(Stored dataset items)
◇ ◇ ◇

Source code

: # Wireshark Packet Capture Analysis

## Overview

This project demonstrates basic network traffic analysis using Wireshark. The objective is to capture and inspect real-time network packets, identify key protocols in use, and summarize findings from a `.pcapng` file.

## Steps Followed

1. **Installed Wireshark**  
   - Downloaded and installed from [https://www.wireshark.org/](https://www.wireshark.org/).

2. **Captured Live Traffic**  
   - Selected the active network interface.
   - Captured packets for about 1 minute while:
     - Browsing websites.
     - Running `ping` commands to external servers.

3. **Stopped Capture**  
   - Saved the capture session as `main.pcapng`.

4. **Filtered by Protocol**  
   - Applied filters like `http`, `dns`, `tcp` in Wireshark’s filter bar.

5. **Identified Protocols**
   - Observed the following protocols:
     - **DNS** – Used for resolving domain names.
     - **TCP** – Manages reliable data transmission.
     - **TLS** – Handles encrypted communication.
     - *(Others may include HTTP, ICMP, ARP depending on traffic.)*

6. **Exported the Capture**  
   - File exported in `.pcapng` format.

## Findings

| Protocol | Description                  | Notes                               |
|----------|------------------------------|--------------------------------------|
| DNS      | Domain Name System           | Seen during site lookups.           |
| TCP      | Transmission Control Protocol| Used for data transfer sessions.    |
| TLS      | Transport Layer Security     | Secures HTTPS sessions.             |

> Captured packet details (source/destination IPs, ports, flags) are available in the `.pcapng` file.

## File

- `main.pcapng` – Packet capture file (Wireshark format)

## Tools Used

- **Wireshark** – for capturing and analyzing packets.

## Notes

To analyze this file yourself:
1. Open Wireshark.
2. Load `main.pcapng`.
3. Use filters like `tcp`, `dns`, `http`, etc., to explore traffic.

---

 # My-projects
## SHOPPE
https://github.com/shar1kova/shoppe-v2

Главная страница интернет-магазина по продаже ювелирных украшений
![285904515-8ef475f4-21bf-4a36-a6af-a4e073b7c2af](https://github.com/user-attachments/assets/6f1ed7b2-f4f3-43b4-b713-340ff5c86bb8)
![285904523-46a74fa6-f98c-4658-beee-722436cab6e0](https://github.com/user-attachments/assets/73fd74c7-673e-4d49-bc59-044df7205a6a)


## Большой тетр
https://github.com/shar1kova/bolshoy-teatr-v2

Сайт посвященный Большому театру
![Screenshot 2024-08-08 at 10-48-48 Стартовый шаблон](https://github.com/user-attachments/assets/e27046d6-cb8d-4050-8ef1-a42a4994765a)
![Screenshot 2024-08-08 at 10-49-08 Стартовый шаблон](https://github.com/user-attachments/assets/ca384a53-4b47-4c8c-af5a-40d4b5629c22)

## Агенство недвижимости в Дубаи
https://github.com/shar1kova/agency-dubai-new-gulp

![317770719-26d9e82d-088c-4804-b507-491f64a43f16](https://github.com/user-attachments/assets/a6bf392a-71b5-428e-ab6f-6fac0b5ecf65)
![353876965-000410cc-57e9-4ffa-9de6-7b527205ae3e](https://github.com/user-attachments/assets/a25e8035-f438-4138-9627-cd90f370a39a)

◇ ◇ ◇

**YOUR GOAL:** Reproduce the entries above, swapping every occurrence of "pcapng" for "pcap" and changing nothing else.

**RESULT BELOW:**
Source code

: # Wireshark Packet Capture Analysis

## Overview

This project demonstrates basic network traffic analysis using Wireshark. The objective is to capture and inspect real-time network packets, identify key protocols in use, and summarize findings from a `.pcap` file.

## Steps Followed

1. **Installed Wireshark**  
   - Downloaded and installed from [https://www.wireshark.org/](https://www.wireshark.org/).

2. **Captured Live Traffic**  
   - Selected the active network interface.
   - Captured packets for about 1 minute while:
     - Browsing websites.
     - Running `ping` commands to external servers.

3. **Stopped Capture**  
   - Saved the capture session as `main.pcap`.

4. **Filtered by Protocol**  
   - Applied filters like `http`, `dns`, `tcp` in Wireshark’s filter bar.

5. **Identified Protocols**
   - Observed the following protocols:
     - **DNS** – Used for resolving domain names.
     - **TCP** – Manages reliable data transmission.
     - **TLS** – Handles encrypted communication.
     - *(Others may include HTTP, ICMP, ARP depending on traffic.)*

6. **Exported the Capture**  
   - File exported in `.pcap` format.

## Findings

| Protocol | Description                  | Notes                               |
|----------|------------------------------|--------------------------------------|
| DNS      | Domain Name System           | Seen during site lookups.           |
| TCP      | Transmission Control Protocol| Used for data transfer sessions.    |
| TLS      | Transport Layer Security     | Secures HTTPS sessions.             |

> Captured packet details (source/destination IPs, ports, flags) are available in the `.pcap` file.

## File

- `main.pcap` – Packet capture file (Wireshark format)

## Tools Used

- **Wireshark** – for capturing and analyzing packets.

## Notes

To analyze this file yourself:
1. Open Wireshark.
2. Load `main.pcap`.
3. Use filters like `tcp`, `dns`, `http`, etc., to explore traffic.

---

 # My-projects
## SHOPPE
https://github.com/shar1kova/shoppe-v2

Главная страница интернет-магазина по продаже ювелирных украшений
![285904515-8ef475f4-21bf-4a36-a6af-a4e073b7c2af](https://github.com/user-attachments/assets/6f1ed7b2-f4f3-43b4-b713-340ff5c86bb8)
![285904523-46a74fa6-f98c-4658-beee-722436cab6e0](https://github.com/user-attachments/assets/73fd74c7-673e-4d49-bc59-044df7205a6a)


## Большой тетр
https://github.com/shar1kova/bolshoy-teatr-v2

Сайт посвященный Большому театру
![Screenshot 2024-08-08 at 10-48-48 Стартовый шаблон](https://github.com/user-attachments/assets/e27046d6-cb8d-4050-8ef1-a42a4994765a)
![Screenshot 2024-08-08 at 10-49-08 Стартовый шаблон](https://github.com/user-attachments/assets/ca384a53-4b47-4c8c-af5a-40d4b5629c22)

## Агенство недвижимости в Дубаи
https://github.com/shar1kova/agency-dubai-new-gulp

![317770719-26d9e82d-088c-4804-b507-491f64a43f16](https://github.com/user-attachments/assets/a6bf392a-71b5-428e-ab6f-6fac0b5ecf65)
![353876965-000410cc-57e9-4ffa-9de6-7b527205ae3e](https://github.com/user-attachments/assets/a25e8035-f438-4138-9627-cd90f370a39a)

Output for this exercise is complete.